Ainsi, ce sont ces résultats obtenus qui doivent être comparés dans le temps afin de déterminer l’impact d’une modification sur le bout de code à surveiller (en terme de performance).

Conclusion

Ainsi, vous l’aurez compris (enfin j’espère ;-) ), Le microbenchmark est un exercice bien plus complexe qu’il en a l’air et il ne suffit pas d’ouvrir son eclipse et de jeter trois lignes de code dans un main(). Bien sûr, cela permet de se donner un ordre de grandeur mais qui est souvent non représentatif de la réalité et dont le comportement sera, presque à coup sûr, différent dans son contexte d’exécution de ce qui est observé dans son main().

Cependant, il faut garder à l’esprit qu’il reste fortement déconseillé de tenter d’optimiser son code au risque de faire pire que mieux et surtout de rendre son code illisible et donc immaintenable.

Du coup (et toujours d’après Joshua Bloch) :

  • Si vous êtes développeur, utiliser les librairies high-level et déléguer les problématiques de performances aux couches inférieures (inférieures au sens géographique du terme bien sûr! ;-) ).
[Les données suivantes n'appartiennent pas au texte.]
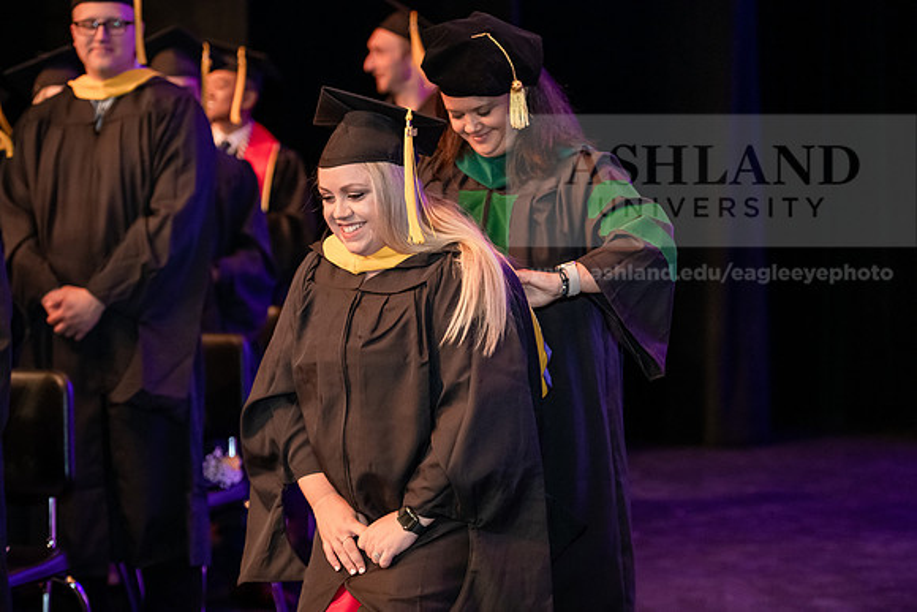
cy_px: 306
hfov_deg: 21.5
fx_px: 2420
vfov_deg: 14.4
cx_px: 458
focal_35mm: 95
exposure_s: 1/200
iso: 3200
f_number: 3.2
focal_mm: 95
Même si cela peut être dur à admettre, accepter de ne pas savoir et de ne pas pouvoir prédire les performances de votre code.
  • Si vous êtes développeur de librairies, langages, frameworks ou de JVM, alors il faut apprendre à éviter les sources d’étonnement en s’appuyant sur des bonnes pratiques de développement (comme privilégier l’accès aux variables d’instances en jouant sur le niveau de visibilité plutôt que d’utiliser des getter/setter, …) mais surtout mesurer constamment (tel que cela a été décrit) et faire des statistiques pour déterminer le comportement global au niveau performance.
  • Si vous êtes un ayatolla (comme Doug Lea ou Cliff Dick), alors il faut prêcher la bonne parole autour de vous pour éviter les écueils dans lesquels il ne faut pas tomber.

Bien sûr (et cela conclura cet article), il faut garder à l’esprit qu’une optimisation ne s’applique potentiellement qu’à une famille de processeurs, VM ou architecture matérielle, et qu’au vu de la difficulté de prédire de quoi seront constitués nos ordinateurs de demain ou de prédire des optimisations qu’apporteront nos prochaines JVM, tout le travail effectué à l’instant t risque d’être totalement obsolète et erroné demain!